Name every application field in which the abstract on bacterial cellulose production says bacterial cellulose is regarded as a highly functional biopolymer.

• [TEXT PROVIDED]
---+---

Production of bacterial cellulose using polysaccharide fermentation wastewater as inexpensive nutrient sources

Bacterial cellulose (BC) is a nanostructured material mainly produced by Gluconacetobacter. The excellent physicochemical and mechanical properties of BC have made it become regarded as a kind of highly functional biopolymer in the application fields of bio-medicine, cosmetics and food industry. Using low-cost carbon sources as raw materials could make BC production more cost-effective. In this study, the pullulan fermentation wastewater with high chemical oxygen demand (COD) value of 39040 mg/L was used as substrate for BC production. After 10 days of fermentation, a BC yield of 1.177 g/L in wastewater was obtained, lower than that (1.757 g/L) produced in Hestrin-Schramm (HS) media. During the fermentation process, 59.49% of monosaccharide coupling with 18.9% of COD in wastewater decreased. There were no differences in the functional groups and crystal patterns of the BC samples produced in wastewater and HS medium. However, more pores and loose three-dimensional networks were observed in the microstructure of BC samples produced in wastewater, resulting in lower crystallinity (56.23%) and Young's modulus (3984.29 MPa) compared to that obtained from HS media. It indicated the nutrients composition of fermentation wastewater showed obvious effects on BC microstructure and mechanical properties. Our work demonstrated the possibility of using polysaccharide fermentation wastewater as inexpensive carbon source for BC production. Further study should be done in the improvements of the physical and chemical properties of BC sheets.

---+---

• [DATA EXTRACT]
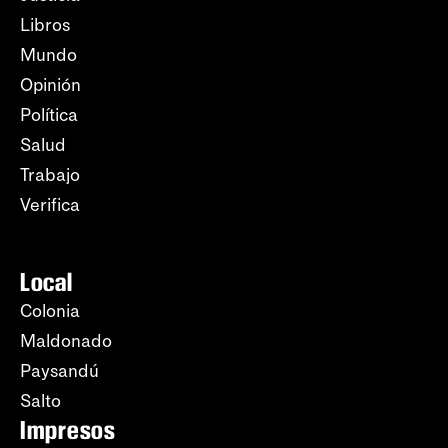
Libros
Mundo
Opinión
Política
Salud
Trabajo
Verifica
Local
Colonia
Maldonado
Paysandú
Salto
Impresos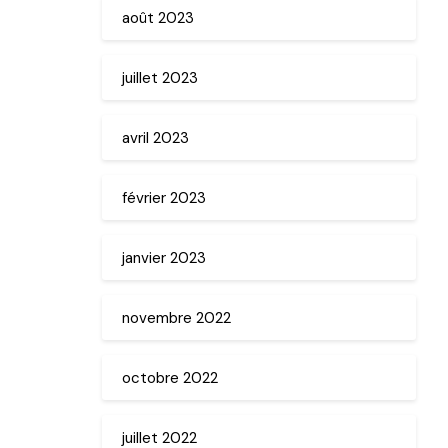
août 2023
juillet 2023
avril 2023
février 2023
janvier 2023
novembre 2022
octobre 2022
juillet 2022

---+---

• [ANSWER TO THIS EXERCISE]
- Bio-medicine
- Cosmetics
- Food industry